Viu-se com o muito do que se tem lido, a respeito que, a razoabilidade no exercício da greve deve, portanto, evitar a ofensa aos demais direitos fundamentais, o desrespeito à consciência moral da comunidade, visando, em contrapartida, a esperança fundamentada de que se possa alcançar um proveito considerável para todos, resultante na prática democrática do direito de reivindicação. Trata-se da cláusula de proibição de excesso (Übermassverbot) consagrada pelo Tribunal Constitucional alemão, ao estabelecer o pensamento da proporcionalidade como parâmetro para se evitar os tratamentos excessivos, inadequados, buscando-se sempre no caso concreto o tratamento necessariamente exigível dentro dos parâmetros de um Estado Democrático de Direito. Porém algo esteve errado em alguma parte, na hora de ser tocar nos direitos e beneficios profissionais dos operadores do Direito.

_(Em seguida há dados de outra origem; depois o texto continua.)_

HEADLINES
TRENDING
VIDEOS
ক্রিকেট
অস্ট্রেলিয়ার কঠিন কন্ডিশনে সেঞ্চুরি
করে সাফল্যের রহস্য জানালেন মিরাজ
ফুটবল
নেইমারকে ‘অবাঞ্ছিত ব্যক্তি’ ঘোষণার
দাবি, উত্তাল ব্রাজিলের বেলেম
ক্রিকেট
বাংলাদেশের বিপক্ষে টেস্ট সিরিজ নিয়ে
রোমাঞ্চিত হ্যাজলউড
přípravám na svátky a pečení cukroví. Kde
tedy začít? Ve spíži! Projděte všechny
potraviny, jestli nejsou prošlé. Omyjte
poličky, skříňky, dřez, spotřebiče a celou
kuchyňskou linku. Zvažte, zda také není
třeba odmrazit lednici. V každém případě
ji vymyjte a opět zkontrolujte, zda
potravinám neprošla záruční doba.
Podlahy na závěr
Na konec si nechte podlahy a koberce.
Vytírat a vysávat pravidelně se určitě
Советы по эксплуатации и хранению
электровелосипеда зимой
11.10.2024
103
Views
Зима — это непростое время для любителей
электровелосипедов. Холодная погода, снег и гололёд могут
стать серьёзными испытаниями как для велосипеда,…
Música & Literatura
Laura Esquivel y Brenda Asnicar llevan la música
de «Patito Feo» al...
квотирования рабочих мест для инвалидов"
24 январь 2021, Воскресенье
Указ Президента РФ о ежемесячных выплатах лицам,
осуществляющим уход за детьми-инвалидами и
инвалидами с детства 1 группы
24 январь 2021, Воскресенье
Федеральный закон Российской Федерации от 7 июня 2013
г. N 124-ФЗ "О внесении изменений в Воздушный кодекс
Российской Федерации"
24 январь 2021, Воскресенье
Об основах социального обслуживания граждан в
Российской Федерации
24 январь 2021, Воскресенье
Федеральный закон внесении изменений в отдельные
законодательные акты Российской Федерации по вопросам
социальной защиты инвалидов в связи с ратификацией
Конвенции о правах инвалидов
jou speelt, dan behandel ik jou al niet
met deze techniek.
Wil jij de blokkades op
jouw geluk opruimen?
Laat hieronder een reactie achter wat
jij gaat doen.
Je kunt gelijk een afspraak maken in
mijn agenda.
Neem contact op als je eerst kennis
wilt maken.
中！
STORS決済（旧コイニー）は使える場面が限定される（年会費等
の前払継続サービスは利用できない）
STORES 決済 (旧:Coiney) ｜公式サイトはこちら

Com o exposto analisou-se que, defenderam-se os magistrados, os juristas, enfim alguns membros do poder judiciário, frisando que na reforma, não se poderia discutir os direitos destes, pois assim, o governo, trataria o judiciário como órgão sem autonomia, submisso as ordens dos outros poderes, quando na verdade este deveria ser livre e respeitado por todos, pois é neste que se fazem e executam as leis. Mexer em seus direitos saláriais e de aposentadoria, segundo os depoimentos de muitos, colhidos nos meios de comunicação, era medida abusiva, atuando sobre um Poder, que por fazer as leis, estaria longe desta corrupção que tem causado o déficit da previdência, o que na prática não é verdade. Corrupção está infelizmente nos muitos ramos dos poderes a que a população brasileira é submissa. Se os poderosos trouxeram à tona o "direito de greve", para se defender a Reforma Previdenciária, ainda muitos pais de familia não estão cientes do quanto as modificações alterarão suas vidas e a de seus filhos. O que ainda não se viu dentre a população que esta nova Reforma, não é uma reforma só para o funcionalismo público, nem somente algo que mexa com os operadores do Direito, mas sim, que é aquela que passará a exigir do trabalhador rural prestes a se aposentar, um registro em carteira, e uma contribuição, talvez nunca feita até o momento, sem mencionar as outras tantas modificações até então aprovadas, e as que se encontram em votação.